ACTIVITY:
Which lines in the records below contain the word "chart" with its case matching exactly? Copy each of those lines in full.

┌─ EXERCISE DATA

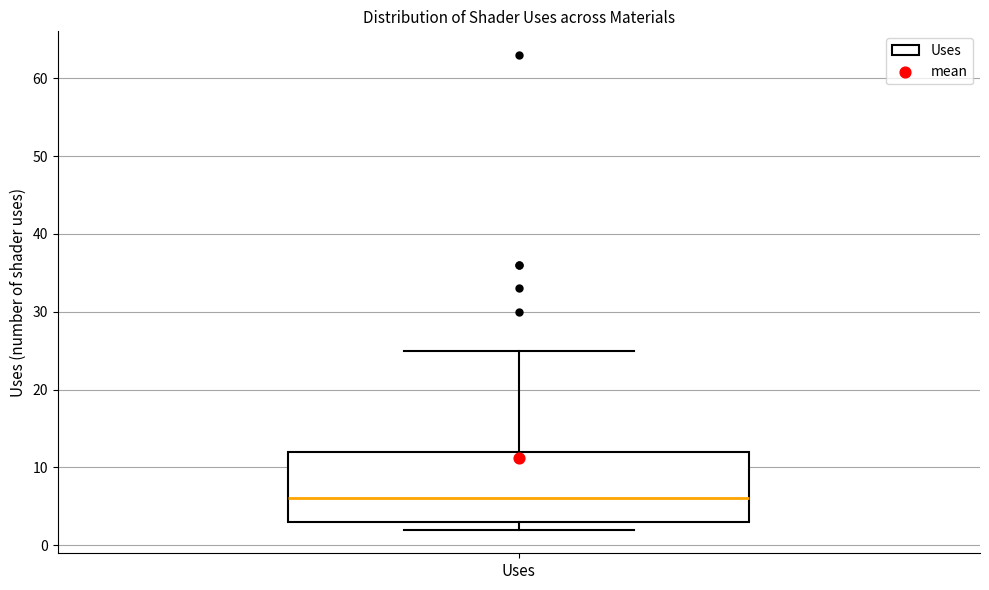

Read this box plot against the y-axis: the position of the median line, the range covered by the box, and the ends of both whiskers. The values are not printed on the chart, so give them approximately, as read against the axis.

median 6, box 3 to 12, whiskers 2 to 25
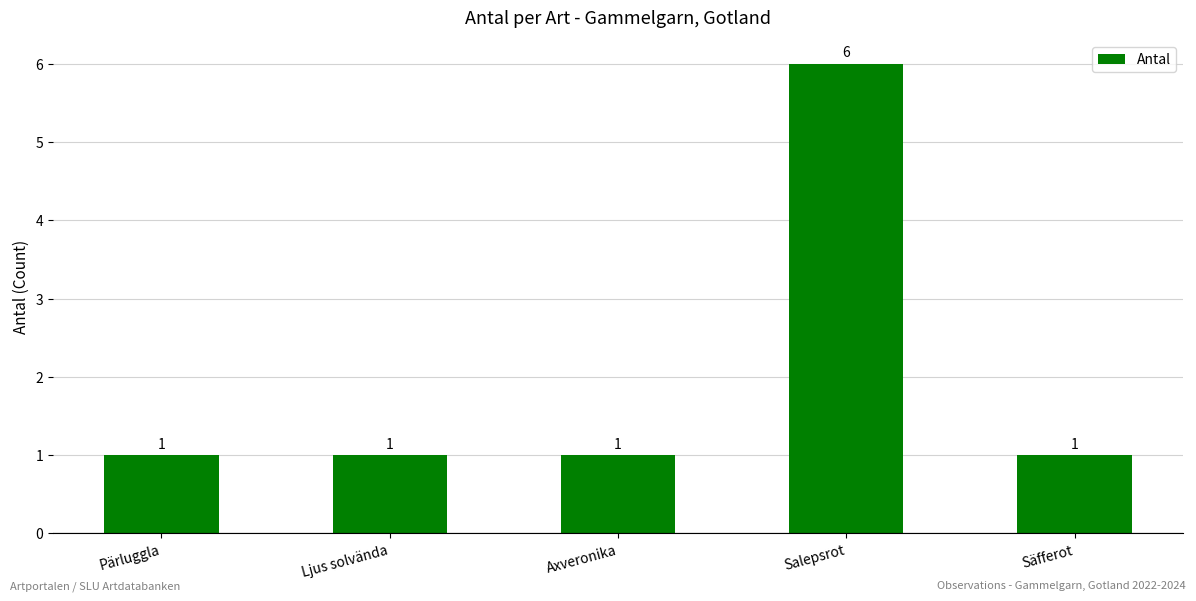

What is the sum of all values?

10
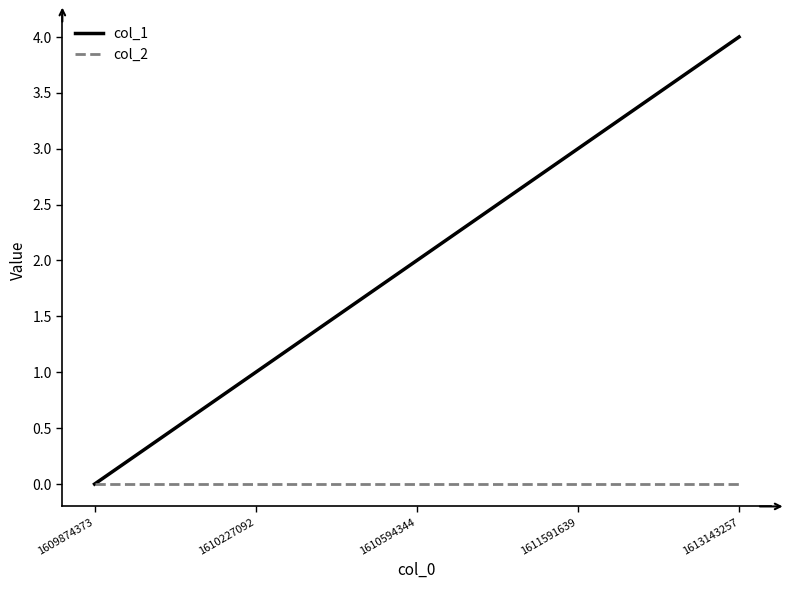

Which series changed the most between 1609874373 and 1613143257?

col_1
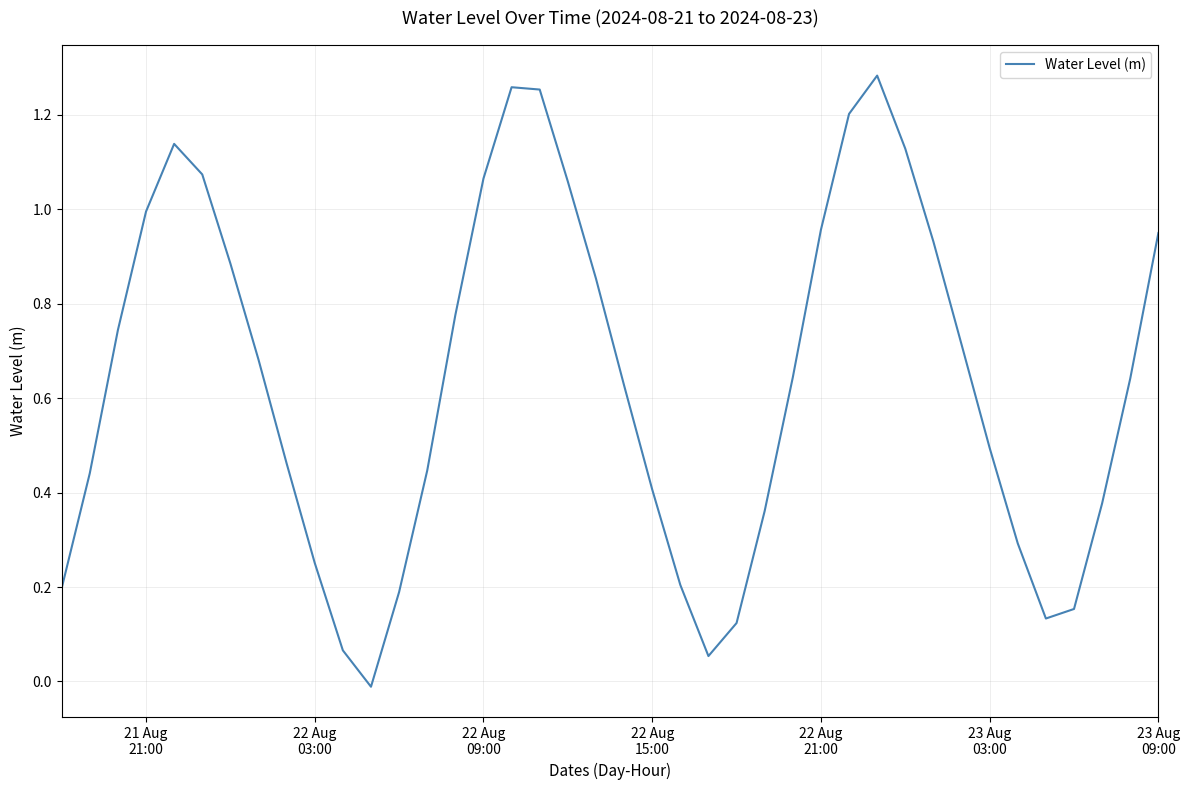

How many lines are shown in the chart?

1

└─

RESULT BELOW:
Read this box plot against the y-axis: the position of the median line, the range covered by the box, and the ends of both whiskers. The values are not printed on the chart, so give them approximately, as read against the axis.
How many lines are shown in the chart?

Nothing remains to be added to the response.